■ Problem requirements
List every line in the rows below that contains the word "Kazakhstan", copying each such line in full.

■ Exercise inputs
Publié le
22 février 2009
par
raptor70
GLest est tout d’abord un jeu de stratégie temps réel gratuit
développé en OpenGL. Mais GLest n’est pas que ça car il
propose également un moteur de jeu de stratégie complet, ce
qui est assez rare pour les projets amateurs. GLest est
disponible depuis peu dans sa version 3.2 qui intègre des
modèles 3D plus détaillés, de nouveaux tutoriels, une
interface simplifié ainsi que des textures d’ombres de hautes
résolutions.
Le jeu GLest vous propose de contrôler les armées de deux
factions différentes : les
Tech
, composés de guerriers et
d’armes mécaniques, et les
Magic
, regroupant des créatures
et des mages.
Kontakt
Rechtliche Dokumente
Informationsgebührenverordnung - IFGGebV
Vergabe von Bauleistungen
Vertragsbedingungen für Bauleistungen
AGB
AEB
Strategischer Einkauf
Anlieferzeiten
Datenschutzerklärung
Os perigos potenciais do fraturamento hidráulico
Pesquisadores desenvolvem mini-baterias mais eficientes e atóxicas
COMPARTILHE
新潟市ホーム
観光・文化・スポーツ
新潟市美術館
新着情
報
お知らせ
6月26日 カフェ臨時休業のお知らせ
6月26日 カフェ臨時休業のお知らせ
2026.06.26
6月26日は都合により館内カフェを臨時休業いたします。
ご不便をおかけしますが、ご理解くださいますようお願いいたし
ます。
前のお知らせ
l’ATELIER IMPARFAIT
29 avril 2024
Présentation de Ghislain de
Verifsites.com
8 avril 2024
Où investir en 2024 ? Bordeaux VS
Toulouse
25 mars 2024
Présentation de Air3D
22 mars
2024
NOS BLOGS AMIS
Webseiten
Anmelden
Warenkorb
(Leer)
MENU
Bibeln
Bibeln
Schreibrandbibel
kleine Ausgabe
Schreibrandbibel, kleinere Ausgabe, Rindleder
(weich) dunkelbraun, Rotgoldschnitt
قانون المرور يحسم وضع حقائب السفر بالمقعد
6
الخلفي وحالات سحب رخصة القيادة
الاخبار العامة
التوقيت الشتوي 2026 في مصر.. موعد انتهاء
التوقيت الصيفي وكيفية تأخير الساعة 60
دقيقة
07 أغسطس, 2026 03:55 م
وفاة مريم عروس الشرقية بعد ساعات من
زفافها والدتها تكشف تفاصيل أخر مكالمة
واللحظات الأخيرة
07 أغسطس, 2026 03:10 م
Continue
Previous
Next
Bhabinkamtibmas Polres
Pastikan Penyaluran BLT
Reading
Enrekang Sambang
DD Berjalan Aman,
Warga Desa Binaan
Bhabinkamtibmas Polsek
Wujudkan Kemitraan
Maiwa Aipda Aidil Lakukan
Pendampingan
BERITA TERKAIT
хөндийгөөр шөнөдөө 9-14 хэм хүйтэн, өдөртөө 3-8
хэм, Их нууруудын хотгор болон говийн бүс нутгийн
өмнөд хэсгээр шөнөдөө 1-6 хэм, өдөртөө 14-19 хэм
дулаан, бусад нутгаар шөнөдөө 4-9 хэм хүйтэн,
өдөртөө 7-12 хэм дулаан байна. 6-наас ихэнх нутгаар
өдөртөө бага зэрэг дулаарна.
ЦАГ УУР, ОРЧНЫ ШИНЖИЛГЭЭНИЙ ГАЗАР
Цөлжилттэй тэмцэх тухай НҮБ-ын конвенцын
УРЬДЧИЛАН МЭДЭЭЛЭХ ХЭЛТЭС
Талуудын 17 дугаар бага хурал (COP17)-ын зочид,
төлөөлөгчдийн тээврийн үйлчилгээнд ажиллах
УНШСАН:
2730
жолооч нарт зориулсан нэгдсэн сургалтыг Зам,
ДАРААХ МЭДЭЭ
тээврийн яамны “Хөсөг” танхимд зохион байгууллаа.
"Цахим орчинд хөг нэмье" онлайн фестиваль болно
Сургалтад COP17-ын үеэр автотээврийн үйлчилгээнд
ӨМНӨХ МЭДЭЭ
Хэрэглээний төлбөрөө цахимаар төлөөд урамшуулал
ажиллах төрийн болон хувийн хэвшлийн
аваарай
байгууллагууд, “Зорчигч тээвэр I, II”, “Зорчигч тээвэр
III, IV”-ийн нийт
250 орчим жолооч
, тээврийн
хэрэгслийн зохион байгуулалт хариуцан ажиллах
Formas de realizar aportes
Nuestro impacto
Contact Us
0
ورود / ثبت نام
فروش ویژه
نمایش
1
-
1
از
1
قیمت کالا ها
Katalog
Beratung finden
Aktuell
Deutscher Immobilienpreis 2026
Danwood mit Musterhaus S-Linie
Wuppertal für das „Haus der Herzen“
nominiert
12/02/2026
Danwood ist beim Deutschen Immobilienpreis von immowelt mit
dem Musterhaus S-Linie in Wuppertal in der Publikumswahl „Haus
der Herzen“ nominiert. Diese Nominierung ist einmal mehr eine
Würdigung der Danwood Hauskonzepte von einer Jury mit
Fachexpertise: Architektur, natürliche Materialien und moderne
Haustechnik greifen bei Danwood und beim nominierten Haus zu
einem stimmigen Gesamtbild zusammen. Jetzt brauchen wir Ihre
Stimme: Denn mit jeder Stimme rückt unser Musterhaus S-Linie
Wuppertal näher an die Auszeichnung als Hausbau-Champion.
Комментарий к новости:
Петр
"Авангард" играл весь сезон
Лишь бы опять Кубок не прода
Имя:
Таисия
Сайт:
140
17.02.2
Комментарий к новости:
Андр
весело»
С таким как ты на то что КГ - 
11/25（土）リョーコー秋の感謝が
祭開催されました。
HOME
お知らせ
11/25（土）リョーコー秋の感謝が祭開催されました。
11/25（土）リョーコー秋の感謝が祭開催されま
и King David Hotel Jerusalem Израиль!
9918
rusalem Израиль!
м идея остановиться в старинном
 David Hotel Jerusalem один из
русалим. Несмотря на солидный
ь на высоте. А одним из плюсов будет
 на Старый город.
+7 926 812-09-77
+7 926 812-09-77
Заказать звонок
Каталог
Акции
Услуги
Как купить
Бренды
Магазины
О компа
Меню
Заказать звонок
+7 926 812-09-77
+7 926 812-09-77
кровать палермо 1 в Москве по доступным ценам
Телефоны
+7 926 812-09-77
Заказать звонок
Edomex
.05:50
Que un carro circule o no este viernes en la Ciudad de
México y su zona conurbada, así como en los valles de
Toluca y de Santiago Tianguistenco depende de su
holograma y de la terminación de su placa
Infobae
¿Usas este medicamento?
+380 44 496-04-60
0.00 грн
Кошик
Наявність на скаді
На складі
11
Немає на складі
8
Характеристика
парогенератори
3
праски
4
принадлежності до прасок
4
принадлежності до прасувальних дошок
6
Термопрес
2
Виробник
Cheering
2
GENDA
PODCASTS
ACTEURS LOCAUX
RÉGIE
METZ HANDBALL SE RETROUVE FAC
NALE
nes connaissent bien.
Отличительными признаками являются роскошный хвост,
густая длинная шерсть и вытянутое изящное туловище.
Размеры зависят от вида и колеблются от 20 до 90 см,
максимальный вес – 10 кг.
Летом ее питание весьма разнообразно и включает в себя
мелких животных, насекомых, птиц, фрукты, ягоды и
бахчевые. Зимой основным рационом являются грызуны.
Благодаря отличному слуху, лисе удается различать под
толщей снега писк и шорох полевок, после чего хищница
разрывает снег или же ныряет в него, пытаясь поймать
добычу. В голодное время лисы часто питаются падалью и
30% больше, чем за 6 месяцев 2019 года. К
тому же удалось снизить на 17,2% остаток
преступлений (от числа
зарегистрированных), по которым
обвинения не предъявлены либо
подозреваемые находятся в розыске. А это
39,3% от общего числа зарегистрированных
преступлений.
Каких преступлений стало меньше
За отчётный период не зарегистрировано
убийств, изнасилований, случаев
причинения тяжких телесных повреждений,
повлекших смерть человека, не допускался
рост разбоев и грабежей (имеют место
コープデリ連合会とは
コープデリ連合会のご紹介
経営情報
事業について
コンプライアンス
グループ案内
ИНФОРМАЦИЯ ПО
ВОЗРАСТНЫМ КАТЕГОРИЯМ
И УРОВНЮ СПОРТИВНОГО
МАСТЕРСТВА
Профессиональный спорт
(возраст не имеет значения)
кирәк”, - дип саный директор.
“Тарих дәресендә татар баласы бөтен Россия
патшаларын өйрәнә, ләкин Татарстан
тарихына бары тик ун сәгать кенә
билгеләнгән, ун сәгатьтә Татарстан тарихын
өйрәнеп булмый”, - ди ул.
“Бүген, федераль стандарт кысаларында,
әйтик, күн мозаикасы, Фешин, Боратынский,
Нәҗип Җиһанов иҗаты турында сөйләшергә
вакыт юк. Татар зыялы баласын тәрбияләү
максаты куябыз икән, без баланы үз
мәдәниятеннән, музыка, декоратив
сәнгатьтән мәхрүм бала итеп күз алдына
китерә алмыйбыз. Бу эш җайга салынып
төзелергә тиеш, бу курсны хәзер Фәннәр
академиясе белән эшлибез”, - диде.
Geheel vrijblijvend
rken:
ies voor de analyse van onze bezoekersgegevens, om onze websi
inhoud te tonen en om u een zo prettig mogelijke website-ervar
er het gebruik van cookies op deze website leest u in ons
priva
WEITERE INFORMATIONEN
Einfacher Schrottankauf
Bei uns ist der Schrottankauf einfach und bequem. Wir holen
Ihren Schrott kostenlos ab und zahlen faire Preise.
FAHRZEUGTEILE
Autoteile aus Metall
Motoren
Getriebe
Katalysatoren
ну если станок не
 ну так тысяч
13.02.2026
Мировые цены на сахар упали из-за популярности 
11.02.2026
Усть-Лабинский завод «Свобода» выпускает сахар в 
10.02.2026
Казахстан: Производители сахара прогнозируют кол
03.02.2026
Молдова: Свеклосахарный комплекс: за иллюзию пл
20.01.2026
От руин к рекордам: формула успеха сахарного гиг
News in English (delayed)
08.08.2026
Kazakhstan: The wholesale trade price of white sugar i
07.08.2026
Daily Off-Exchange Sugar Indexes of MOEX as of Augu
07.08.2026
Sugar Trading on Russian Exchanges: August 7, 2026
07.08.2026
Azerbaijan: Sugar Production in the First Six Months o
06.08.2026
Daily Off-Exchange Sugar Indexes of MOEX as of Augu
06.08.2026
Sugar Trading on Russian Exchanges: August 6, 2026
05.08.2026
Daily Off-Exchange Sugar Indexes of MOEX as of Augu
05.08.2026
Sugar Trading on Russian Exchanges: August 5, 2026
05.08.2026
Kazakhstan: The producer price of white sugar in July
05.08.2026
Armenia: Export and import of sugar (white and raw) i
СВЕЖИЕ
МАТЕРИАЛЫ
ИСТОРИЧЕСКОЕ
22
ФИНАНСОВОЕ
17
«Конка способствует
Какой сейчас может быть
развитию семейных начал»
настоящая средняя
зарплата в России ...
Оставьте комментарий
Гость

■ Response to this exercise
Kazakhstan: The wholesale trade price of white sugar i
Kazakhstan: The producer price of white sugar in July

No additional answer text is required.